● Task to carry out: In your answer, set down the records below exactly as they stand, omitting pictures.

Spatial grounding data:
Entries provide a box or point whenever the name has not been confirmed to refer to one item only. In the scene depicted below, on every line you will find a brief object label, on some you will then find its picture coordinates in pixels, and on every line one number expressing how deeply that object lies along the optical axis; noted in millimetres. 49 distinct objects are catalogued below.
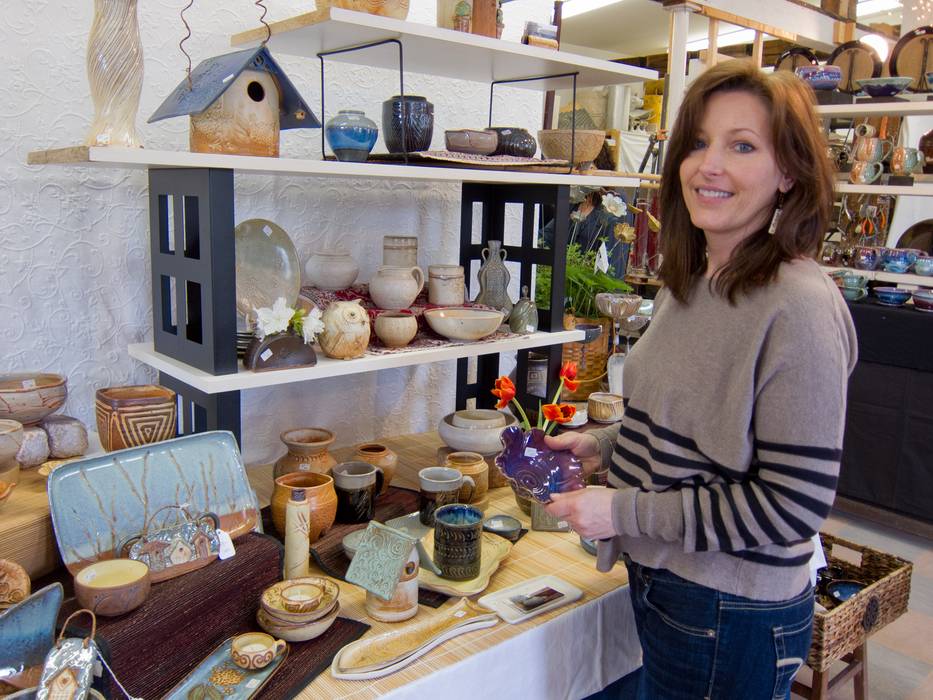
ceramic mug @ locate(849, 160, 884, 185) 3500
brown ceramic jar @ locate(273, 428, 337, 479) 1636
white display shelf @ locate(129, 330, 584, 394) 1459
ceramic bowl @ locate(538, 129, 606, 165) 2045
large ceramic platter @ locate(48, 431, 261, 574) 1215
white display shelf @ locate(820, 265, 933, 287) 3375
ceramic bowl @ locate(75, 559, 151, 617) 1087
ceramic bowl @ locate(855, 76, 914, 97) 3371
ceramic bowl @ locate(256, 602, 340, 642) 1230
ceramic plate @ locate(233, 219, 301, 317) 1700
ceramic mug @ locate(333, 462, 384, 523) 1634
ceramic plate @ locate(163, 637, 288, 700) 1112
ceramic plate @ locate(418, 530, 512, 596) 1438
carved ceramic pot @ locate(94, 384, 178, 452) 1418
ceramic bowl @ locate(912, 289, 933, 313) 3168
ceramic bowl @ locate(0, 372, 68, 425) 1384
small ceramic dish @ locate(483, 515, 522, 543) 1699
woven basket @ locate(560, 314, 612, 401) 2699
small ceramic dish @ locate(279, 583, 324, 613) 1244
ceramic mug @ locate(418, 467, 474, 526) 1661
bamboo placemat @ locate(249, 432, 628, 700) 1162
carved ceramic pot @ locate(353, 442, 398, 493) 1782
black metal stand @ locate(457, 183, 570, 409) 2078
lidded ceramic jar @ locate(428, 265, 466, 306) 1961
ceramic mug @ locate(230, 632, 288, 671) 1155
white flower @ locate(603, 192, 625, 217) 2861
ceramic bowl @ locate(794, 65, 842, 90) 3545
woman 1003
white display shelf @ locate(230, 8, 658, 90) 1526
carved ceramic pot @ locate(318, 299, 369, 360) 1626
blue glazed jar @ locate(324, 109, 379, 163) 1617
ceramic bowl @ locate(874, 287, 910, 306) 3252
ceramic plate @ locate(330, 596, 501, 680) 1186
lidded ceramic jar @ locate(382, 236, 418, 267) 2049
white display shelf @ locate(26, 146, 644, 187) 1287
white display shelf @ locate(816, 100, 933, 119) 3221
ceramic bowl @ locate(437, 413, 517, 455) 1917
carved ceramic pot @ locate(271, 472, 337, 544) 1502
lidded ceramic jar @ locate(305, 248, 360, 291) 1916
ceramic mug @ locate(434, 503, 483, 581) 1459
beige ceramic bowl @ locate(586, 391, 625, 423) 2129
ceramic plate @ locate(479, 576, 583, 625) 1361
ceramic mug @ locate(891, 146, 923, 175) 3424
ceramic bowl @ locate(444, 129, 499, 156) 1821
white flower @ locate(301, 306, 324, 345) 1577
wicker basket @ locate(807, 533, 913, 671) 1727
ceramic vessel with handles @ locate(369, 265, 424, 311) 1847
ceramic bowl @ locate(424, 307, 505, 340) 1845
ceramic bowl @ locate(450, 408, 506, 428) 1942
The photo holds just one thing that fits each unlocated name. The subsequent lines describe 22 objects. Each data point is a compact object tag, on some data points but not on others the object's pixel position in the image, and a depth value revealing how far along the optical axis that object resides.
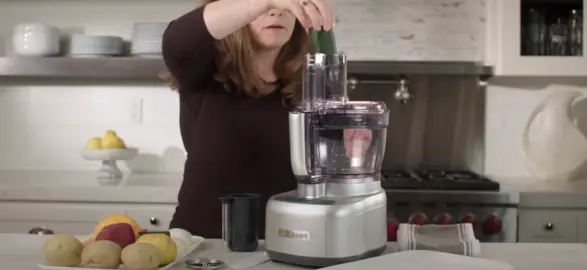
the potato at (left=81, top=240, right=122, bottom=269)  1.06
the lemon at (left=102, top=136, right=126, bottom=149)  2.61
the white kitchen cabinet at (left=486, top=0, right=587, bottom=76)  2.58
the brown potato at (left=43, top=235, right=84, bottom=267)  1.08
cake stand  2.58
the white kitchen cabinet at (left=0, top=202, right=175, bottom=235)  2.38
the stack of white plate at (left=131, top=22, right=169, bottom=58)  2.64
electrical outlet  2.87
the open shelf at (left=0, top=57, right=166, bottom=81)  2.55
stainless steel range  2.31
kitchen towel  1.20
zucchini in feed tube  1.23
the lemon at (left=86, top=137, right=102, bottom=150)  2.61
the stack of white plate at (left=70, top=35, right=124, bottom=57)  2.64
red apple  1.12
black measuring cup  1.22
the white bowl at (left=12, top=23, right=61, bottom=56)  2.64
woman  1.52
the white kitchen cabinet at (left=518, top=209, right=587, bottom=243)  2.32
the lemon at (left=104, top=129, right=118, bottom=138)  2.65
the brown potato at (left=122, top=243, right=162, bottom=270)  1.03
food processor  1.10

● Task response:
Entries provide a box or point whenever the name has not been confirmed to refer to one item only. In the scene depicted below, on every line you will find a brief object label, on some you will then find its picture coordinates in pixels, and on every line one number expressing how deeply that object lies along the optical axis; noted in millimetres. 49 distinct objects are catalogued below.
ceramic mug @ locate(849, 160, 884, 185) 3500
brown ceramic jar @ locate(273, 428, 337, 479) 1636
white display shelf @ locate(129, 330, 584, 394) 1459
ceramic bowl @ locate(538, 129, 606, 165) 2045
large ceramic platter @ locate(48, 431, 261, 574) 1215
white display shelf @ locate(820, 265, 933, 287) 3375
ceramic bowl @ locate(75, 559, 151, 617) 1087
ceramic bowl @ locate(855, 76, 914, 97) 3371
ceramic bowl @ locate(256, 602, 340, 642) 1230
ceramic plate @ locate(233, 219, 301, 317) 1700
ceramic mug @ locate(333, 462, 384, 523) 1634
ceramic plate @ locate(163, 637, 288, 700) 1112
ceramic plate @ locate(418, 530, 512, 596) 1438
carved ceramic pot @ locate(94, 384, 178, 452) 1418
ceramic bowl @ locate(912, 289, 933, 313) 3168
ceramic bowl @ locate(0, 372, 68, 425) 1384
small ceramic dish @ locate(483, 515, 522, 543) 1699
woven basket @ locate(560, 314, 612, 401) 2699
small ceramic dish @ locate(279, 583, 324, 613) 1244
ceramic mug @ locate(418, 467, 474, 526) 1661
bamboo placemat @ locate(249, 432, 628, 700) 1162
carved ceramic pot @ locate(353, 442, 398, 493) 1782
black metal stand @ locate(457, 183, 570, 409) 2078
lidded ceramic jar @ locate(428, 265, 466, 306) 1961
ceramic mug @ locate(230, 632, 288, 671) 1155
white flower @ locate(603, 192, 625, 217) 2861
ceramic bowl @ locate(794, 65, 842, 90) 3545
woman 1003
white display shelf @ locate(230, 8, 658, 90) 1526
carved ceramic pot @ locate(318, 299, 369, 360) 1626
blue glazed jar @ locate(324, 109, 379, 163) 1617
ceramic bowl @ locate(874, 287, 910, 306) 3252
ceramic plate @ locate(330, 596, 501, 680) 1186
lidded ceramic jar @ locate(382, 236, 418, 267) 2049
white display shelf @ locate(26, 146, 644, 187) 1287
white display shelf @ locate(816, 100, 933, 119) 3221
ceramic bowl @ locate(437, 413, 517, 455) 1917
carved ceramic pot @ locate(271, 472, 337, 544) 1502
lidded ceramic jar @ locate(305, 248, 360, 291) 1916
ceramic mug @ locate(434, 503, 483, 581) 1459
beige ceramic bowl @ locate(586, 391, 625, 423) 2129
ceramic plate @ locate(479, 576, 583, 625) 1361
ceramic mug @ locate(891, 146, 923, 175) 3424
ceramic bowl @ locate(444, 129, 499, 156) 1821
white flower @ locate(301, 306, 324, 345) 1577
wicker basket @ locate(807, 533, 913, 671) 1727
ceramic vessel with handles @ locate(369, 265, 424, 311) 1847
ceramic bowl @ locate(424, 307, 505, 340) 1845
ceramic bowl @ locate(450, 408, 506, 428) 1942
The photo holds just one thing that fits each unlocated name. The subsequent lines describe 22 objects. Each data point is a compact object tag, on some data points but not on others the object's pixel position in the image, and a depth value revealing how far along the optical axis that object resides.
the potato at (left=81, top=240, right=122, bottom=269)  1.06
the lemon at (left=102, top=136, right=126, bottom=149)  2.61
the white kitchen cabinet at (left=486, top=0, right=587, bottom=76)  2.58
the brown potato at (left=43, top=235, right=84, bottom=267)  1.08
cake stand  2.58
the white kitchen cabinet at (left=0, top=202, right=175, bottom=235)  2.38
the stack of white plate at (left=131, top=22, right=169, bottom=58)  2.64
electrical outlet  2.87
the open shelf at (left=0, top=57, right=166, bottom=81)  2.55
stainless steel range  2.31
kitchen towel  1.20
zucchini in feed tube  1.23
the lemon at (left=86, top=137, right=102, bottom=150)  2.61
the stack of white plate at (left=70, top=35, right=124, bottom=57)  2.64
red apple  1.12
black measuring cup  1.22
the white bowl at (left=12, top=23, right=61, bottom=56)  2.64
woman  1.52
the white kitchen cabinet at (left=518, top=209, right=587, bottom=243)  2.32
the lemon at (left=104, top=129, right=118, bottom=138)  2.65
the brown potato at (left=122, top=243, right=162, bottom=270)  1.03
food processor  1.10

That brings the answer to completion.